“They wanted me to pay $40 a month to do jiu jitsu,” my teammate remarked, while we were cleaning the mats after our first in-house tournament at the academy. He paused momentarily, propped up against the mop, and remarked, “That was 2004…I was cheap then. But if I had started jiu jitsu back then…”—another pause—“...nah, I probably would end up an asshole right now.”
Sport jiu jitsu is rapidly becoming a place that prioritizes achievement at a young age, due to the large influx of athletes who, as one famous school in Austin might say, comprise the “new wave” of jiu jitsu. I’ve spoken about the heartache that these new athletes give me when I think about how their early start in jiu jitsu means that I’m left with picking up the pieces of my self-respect after someone half my age can destroy me in half a minute.
But even amongst the hobbyists, getting an early start in jiu jitsu seems to receive an unusual amount of wistful attention. Perhaps, the individual competitiveness of jiu jitsu means that we are more likely to compare ourselves to others.

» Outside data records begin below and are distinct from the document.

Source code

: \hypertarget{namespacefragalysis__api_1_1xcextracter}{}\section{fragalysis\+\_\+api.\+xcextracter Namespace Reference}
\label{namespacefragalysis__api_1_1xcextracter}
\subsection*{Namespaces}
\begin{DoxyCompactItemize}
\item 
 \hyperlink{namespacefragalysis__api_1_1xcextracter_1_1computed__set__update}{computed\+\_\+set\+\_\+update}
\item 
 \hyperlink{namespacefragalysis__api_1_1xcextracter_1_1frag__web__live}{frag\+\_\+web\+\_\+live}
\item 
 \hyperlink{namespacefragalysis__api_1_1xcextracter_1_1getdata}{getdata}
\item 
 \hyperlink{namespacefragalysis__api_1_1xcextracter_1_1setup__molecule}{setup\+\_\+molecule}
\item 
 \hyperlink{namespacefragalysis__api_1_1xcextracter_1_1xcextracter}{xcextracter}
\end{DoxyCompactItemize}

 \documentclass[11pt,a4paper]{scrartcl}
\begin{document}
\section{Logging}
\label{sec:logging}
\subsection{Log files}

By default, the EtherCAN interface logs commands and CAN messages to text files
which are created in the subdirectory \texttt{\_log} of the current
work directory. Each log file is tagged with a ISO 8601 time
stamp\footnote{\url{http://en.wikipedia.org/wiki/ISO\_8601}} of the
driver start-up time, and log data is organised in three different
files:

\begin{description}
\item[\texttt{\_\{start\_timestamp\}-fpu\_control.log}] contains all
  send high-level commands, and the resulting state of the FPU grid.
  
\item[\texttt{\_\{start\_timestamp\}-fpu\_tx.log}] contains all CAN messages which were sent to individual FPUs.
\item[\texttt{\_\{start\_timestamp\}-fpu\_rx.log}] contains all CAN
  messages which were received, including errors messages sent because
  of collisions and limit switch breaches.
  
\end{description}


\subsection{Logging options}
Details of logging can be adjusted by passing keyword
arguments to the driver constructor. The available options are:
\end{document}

Instead of being on a team of many, it is only you out there and your successes and failures apparent on the mat. Being unable to pass the buck on mistakes means that you feel them much more deeply. So, it’s natural to want to run away from that pain of failure or not feeling good enough, by wishing that things are different from what they are.

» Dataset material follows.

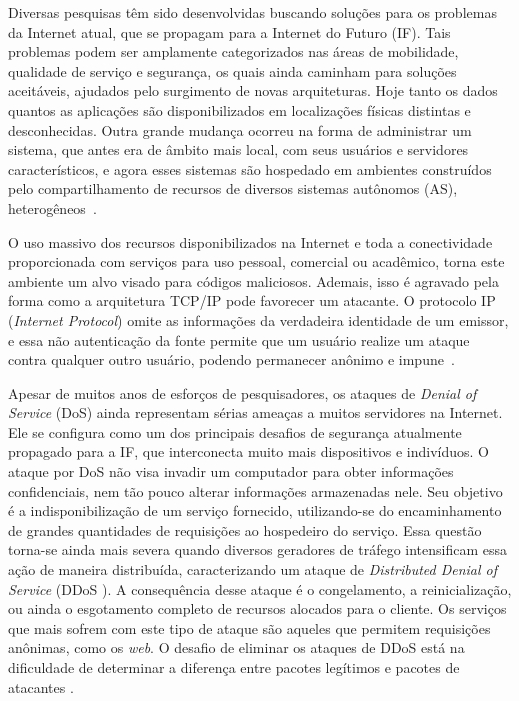 
Diversas pesquisas têm sido desenvolvidas buscando soluções para os problemas da Internet atual, que se propagam para a Internet do Futuro (IF). Tais problemas podem ser amplamente categorizados nas áreas de mobilidade, qualidade de serviço e segurança, os quais ainda caminham para soluções aceitáveis, ajudados pelo surgimento de novas arquiteturas. Hoje tanto os dados quantos as aplicações são disponibilizados em localizações físicas distintas e desconhecidas. Outra grande mudança ocorreu na forma de administrar um sistema, que antes era de âmbito mais local, com seus usuários e servidores característicos, e agora esses sistemas são hospedado em ambientes construídos pelo compartilhamento de recursos de diversos sistemas autônomos (AS), heterogêneos~\cite{5486552}.

O uso massivo dos recursos disponibilizados na Internet e toda a conectividade proporcionada com serviços para uso pessoal, comercial ou acadêmico, torna este ambiente um alvo visado para códigos maliciosos. Ademais, isso é agravado pela forma como a arquitetura TCP/IP pode favorecer um atacante. O protocolo IP (\emph{Internet Protocol}) omite as informações da verdadeira identidade de um emissor, e essa não autenticação da fonte permite que um usuário realize um ataque contra qualquer outro usuário, podendo permanecer anônimo e impune~\cite{1039856}.

Apesar de muitos anos de esforços de pesquisadores, os ataques de \emph{Denial of Service} (DoS) ainda representam sérias ameaças a muitos servidores na Internet.  Ele se configura como um dos principais desafios de segurança atualmente propagado para a IF, que interconecta muito mais dispositivos e indivíduos. O ataque por DoS não visa invadir um computador para obter informações confidenciais, nem tão pouco alterar informações armazenadas nele. Seu objetivo é a indisponibilização de um serviço fornecido, utilizando-se do encaminhamento de grandes quantidades de requisições ao hospedeiro do serviço. Essa questão torna-se ainda mais severa quando diversos geradores de tráfego intensificam essa ação de maneira distribuída, caracterizando um ataque de \emph{Distributed Denial of Service} (DDoS \cite{Sachdeva08ddosincidents}). A consequência desse ataque é o congelamento, a reinicialização, ou ainda o esgotamento completo de recursos alocados para o cliente. Os serviços que mais sofrem com este tipo de ataque são aqueles que permitem requisições anônimas, como os \textit{web}. O desafio de eliminar os ataques de DDoS está na dificuldade de determinar a diferença entre pacotes legítimos e pacotes de atacantes \cite{Li:2009:DDA:1683304.1684620}.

As thinking beings, we are inclined to pursue the root causes of why something happened. If we can understand the cause, perhaps we can bring about the effect. Yet at the same time, our thinking can be incomplete or flawed. And, even if we are correct, there still remains whether our findings actually are helpful to fostering growth and joy.

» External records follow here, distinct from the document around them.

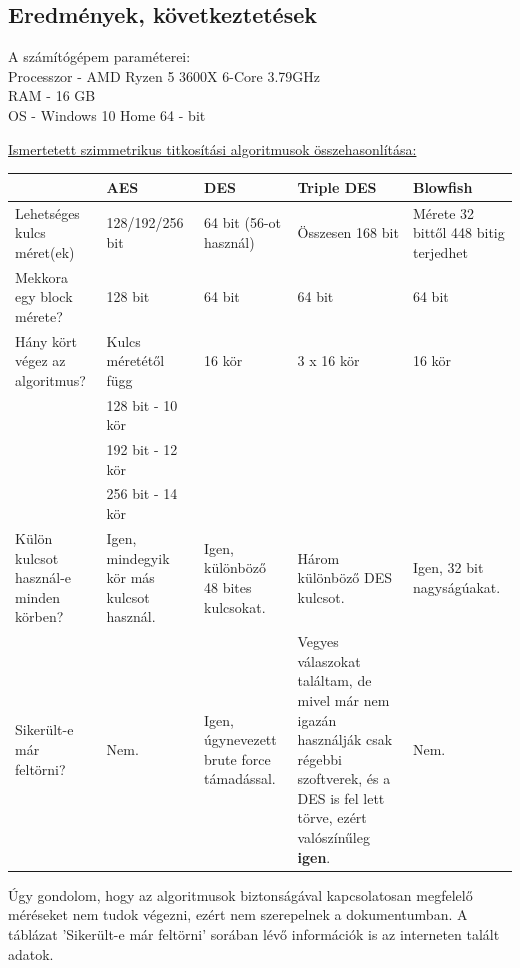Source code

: \subsection{Eredmények, következtetések}
A számítógépem paraméterei:
\\ Processzor - AMD Ryzen 5 3600X 6-Core 3.79GHz
\\ RAM - 16 GB
\\ OS - Windows 10 Home 64 - bit

\vspace{10pt} \noindent \underline{Ismertetett szimmetrikus titkosítási algoritmusok összehasonlítása:}

\begin{center}
	
	
	\begin{tabular}{|p{2.4cm}|p{2.7cm}|p{2.7cm}|p{2.7cm}|p{2.7cm}|}
		\hline
		 & \textbf{AES} & \textbf{DES} & \textbf{Triple DES}  & \textbf{Blowfish} \\
		\hline
		Lehetséges kulcs méret(ek) & 128/192/256 bit & 64 bit (56-ot használ) & Összesen 168 bit & Mérete 32 bittől 448 bitig terjedhet \\
		\hline
		Mekkora egy block mérete? & 128 bit & 64 bit & 64 bit & 64 bit \\
		\hline
		Hány kört végez az algoritmus? & Kulcs méretétől függ  & 16 kör & 3 x 16 kör & 16 kör \\
		 & 128 bit - 10 kör & & & \\
		 & 192 bit - 12 kör & & & \\
		 & 256 bit - 14 kör & & & \\
		\hline
		Külön kulcsot használ-e minden körben? & Igen, mindegyik kör más kulcsot használ. & Igen, különböző 48 bites kulcsokat. & Három különböző DES kulcsot. & Igen, 32 bit nagyságúakat. \\
		\hline
		Sikerült-e már feltörni? & Nem. & Igen, úgynevezett brute force támadással. & Vegyes válaszokat találtam, de mivel már nem igazán használják csak régebbi szoftverek, és a DES is fel lett törve, ezért valószínűleg \textbf{igen}. & Nem. \\
		\hline
	\end{tabular}
\end{center}
Úgy gondolom, hogy az algoritmusok biztonságával kapcsolatosan megfelelő méréseket nem tudok végezni, ezért nem szerepelnek a dokumentumban. A táblázat ’Sikerült-e már feltörni’ sorában lévő információk is az interneten talált adatok.\newline

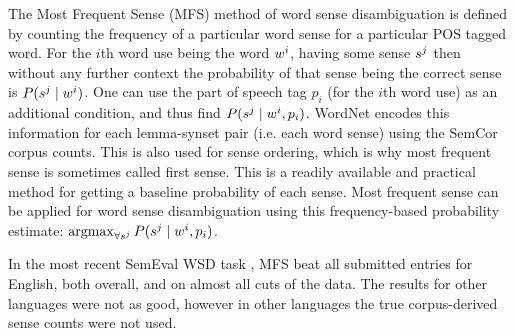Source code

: \documentclass[12pt,parskip]{komatufte}
\begin{document}
The Most Frequent Sense (MFS) method of word sense disambiguation is defined by counting the frequency of a particular word sense for a particular POS tagged word.
For the $i$th word use being the word $\n w_i$, having some sense $\n s_j$
then without any further context the 
probability of that sense being the correct sense is $P(\n s_j \mid \n w_i)$.
One can use the part of speech tag $p_i$ (for the $i$th word use) as an additional condition, and thus find $P(\n s_j \mid \n w_i, p_i)$.
WordNet encodes this information for each lemma-synset pair (i.e. each word sense) using the SemCor corpus counts.
This is also used for sense ordering, which is why most frequent sense  is sometimes called first sense.
This is a readily available and practical method for getting a baseline probability of each sense.
Most frequent sense can be applied for word sense disambiguation using this frequency-based probability estimate:  $\argmax_{\forall \n s_j} P(\n s_j \mid \n w_i, p_i)$.


In the most recent SemEval WSD task ,
MFS beat all submitted entries for English, both overall, and on almost all cuts of the data.
The results for other languages were not as good, however in other languages the true corpus-derived sense counts were not used.
\end{document}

It took me a long time to figure this out: it doesn’t matter the time that you missed out on jiu jitsu; what matters is what you make of the time that you do have.
This is not an unique revelation, but it is a reminder that should be brought up again and again every time you get those “funny feelings” about people who seem to have greater potential simply because they started young. Or, like me, simply had other things going on that prevented me from doing it sooner.
Over time, though, as I matured, I came to realize that for jiu jitsu, you can’t take anything for granted, and it is forever a game of probabilities. Perhaps yes, starting sooner would have given me an edge on the mats, but what would that have done to the other parts of my life?
Viktor Frankl writes in his book, A Man’s Search for Meaning, about how life, although it is temporary, also manifests permanence as you live it:
For as soon as we have used an opportunity and have actualized a potential meaning, we have done so once and for all. We have rescued it into the past wherein it has been safely delivered and deposited. In the past, nothing is irretrievably lost, but rather, on the contrary, everything is irrevocably stored and treasured . . . It is true that the old have no opportunities, no possibilities in the future. But they have more than that. Instead of possibilities in the future, they have realities in the past—the potentialities they have actualized, the meanings they have fulfilled, the values they have realized—and nothing and nobody can ever remove these assets from the past.
It is my sincere aspiration to live out the rest of the days of jiu jitsu in realizing these potentials — not in trying to achieve what others need for their own meaning, but to embody experiences that allow me to continually cultivate a lively garden of joy and contentment in the martial arts.
I cherish the present moments as they come. But when these present moments inevitably become past ones, I hold in my heart the reassurance that they are always safe with me.